Cuatro meses después del derrumbe del puente Morandi de Génova, que dejó 43 víctimas mortales y generó un enorme daño en el sistema de transportes del noroeste de Italia, el alcalde de la ciudad y comisario para la reconstrucción, Marco Bucci, inauguró ayer la obra de demolición de los restos de esta infraestructura por la que transcurría una autovía. Los trabajos costarán 19 millones de euros, se prolongarán entre cuatro y cinco meses y comprenderán tanto la voladura de algunos de los pilones como el desmontaje a trozos de otras partes del puente. «Ya tenemos las máquinas preparadas para trabajar. La obra está abierta. Los trabajos se desarrollarán 24 horas al día sin interrupciones por motivos de tipo acústico o medioambiental porque los genoveses ya han pagado bastante», aseguró Bucci, que se comprometió a que el nuevo puente esté terminado antes de la Navidad de 2019.

Sería un éxito cumplir con esa fecha debido a la cantidad de problemas burocráticos, políticos, judiciales y empresariales ligados al desastre. Los propios trabajos de demolición no podrán comenzar a la vez en todas las áreas del puente siniestrado debido a que hay partes que todavía se encuentran bajo secuestro judicial. Bucci se mostró confiado en que antes del 20 de diciembre la magistratura dé luz verde y puedan abatirse todos los restos de la infraestructura. También se espera que la semana que viene el alcalde y comisario anuncie cuál será la empresa que se encargará de la construcción del nuevo viaducto. Hay dos consorcios empresariales que se disputan la obra. Uno de ellos cuenta con un proyecto del célebre arquitecto italiano Renzo Piano, mientras que el segundo ha optado por una propuesta del español Santiago Calatrava. Según adelantan los medios locales, será Piano el que acabará firmando la nueva infraestructura.

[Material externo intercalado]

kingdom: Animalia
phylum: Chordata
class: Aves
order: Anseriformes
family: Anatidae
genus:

Para el Gobierno de Roma, formado por la coalición entre el Movimiento 5 Estrellas (M5E) y la Liga, la reconstrucción del Puente Morandi supone un examen sobre su capacidad de hacer frente a los problemas que sufre Italia. Danilo Toninelli, ministro de Infraestructura y miembro del M5E, dejó claro que el inicio de la demolición significa «un momento importante» para el país y que debe convertirse «en una metáfora del renacimiento italiano».

Los grandes olvidados en todo el desastre siguen siendo los familiares de las víctimas y los más de 500 vecinos que perdieron sus viviendas por encontrarse debajo del puente. Todos esos edificios serán igualmente demolidos. A estas personas está destinado el fondo de 50 millones de euros creado por Autostrade, la empresa encargada del mantenimiento y explotación del puente Morandi cuando se vino abajo.

En la zona donde se produjo el desastre se congregaron el pasado viernes un grupo de damnificados para recordar a las víctimas mortales y denunciar las dificultades que les plantean las autoridades para conseguir rehacer sus vidas tras el drama vivido el pasado 14 de agosto.